__INSTRUCTION A__: Show every line of the listing below that contains the word "closer".

__PAGE__:
--

World SF, Worth Reading BEFORE developing an opinion

By Nick Mamatas March 10, 2010

The Twitterverse is aflame today over comments made by Norman Spinrad in his latest On Books column in Asimov's Science Fiction magazine. I was sent the link by three different people who wanted my opinion on it. At first I was excited. Was it a very juicy column? Was it about meeeee? Sadly, no.

Instead, it's a meandering display of fundamental ignorance about what we call "world science fiction." The column was brought to my attention thanks to this line:

With the exception of the Japanese, I at least, am at a loss to point to any science fiction that I know of that has evolved independently in non-European languages or cultures disconnected therefrom.

--

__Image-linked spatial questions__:
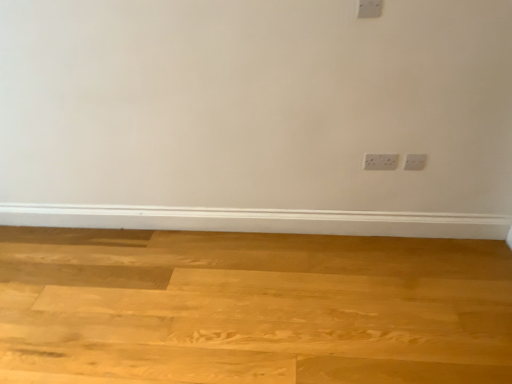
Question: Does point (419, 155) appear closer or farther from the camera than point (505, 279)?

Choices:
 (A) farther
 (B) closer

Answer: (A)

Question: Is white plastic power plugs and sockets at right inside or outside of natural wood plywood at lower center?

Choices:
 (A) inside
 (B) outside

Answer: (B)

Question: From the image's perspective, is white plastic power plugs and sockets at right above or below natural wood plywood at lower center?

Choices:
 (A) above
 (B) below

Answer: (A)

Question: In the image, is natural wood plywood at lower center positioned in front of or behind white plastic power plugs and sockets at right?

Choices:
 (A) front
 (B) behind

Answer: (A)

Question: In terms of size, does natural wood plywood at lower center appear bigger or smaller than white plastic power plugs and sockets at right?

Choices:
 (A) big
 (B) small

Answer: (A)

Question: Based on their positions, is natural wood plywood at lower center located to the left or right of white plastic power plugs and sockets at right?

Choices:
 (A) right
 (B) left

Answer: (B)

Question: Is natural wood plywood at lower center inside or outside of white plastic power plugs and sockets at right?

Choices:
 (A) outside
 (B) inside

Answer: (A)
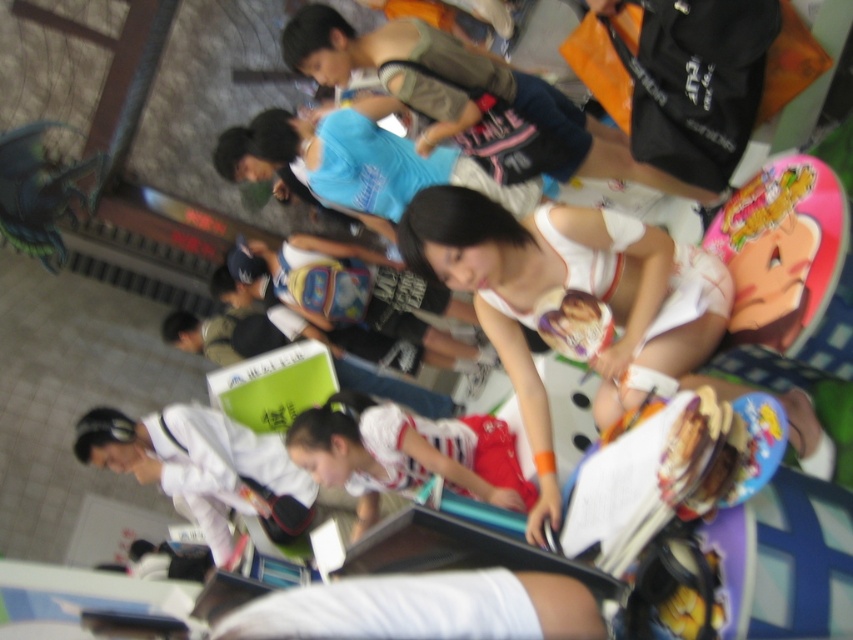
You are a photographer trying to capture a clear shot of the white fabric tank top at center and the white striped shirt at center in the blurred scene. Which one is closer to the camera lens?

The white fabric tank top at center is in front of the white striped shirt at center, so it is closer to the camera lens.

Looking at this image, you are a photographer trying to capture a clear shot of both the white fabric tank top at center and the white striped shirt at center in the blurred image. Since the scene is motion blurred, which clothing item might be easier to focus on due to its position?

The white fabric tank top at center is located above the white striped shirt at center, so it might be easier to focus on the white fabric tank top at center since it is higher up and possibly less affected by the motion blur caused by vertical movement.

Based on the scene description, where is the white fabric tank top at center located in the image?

--

__INSTRUCTION B__:
Answer these questions from the post on world science fiction above:
(i) In which magazine does Norman Spinrad's On Books column appear?
(ii) How many different people sent the writer of the post the link?
(iii) What exception does the quoted line from the column name?

__WRITTEN REPLY A__:
Question: Does point (419, 155) appear closer or farther from the camera than point (505, 279)?
 (B) closer
You are a photographer trying to capture a clear shot of the white fabric tank top at center and the white striped shirt at center in the blurred scene. Which one is closer to the camera lens?
The white fabric tank top at center is in front of the white striped shirt at center, so it is closer to the camera lens.

__WRITTEN REPLY B__:
(i) Asimov's Science Fiction
(ii) Three
(iii) The Japanese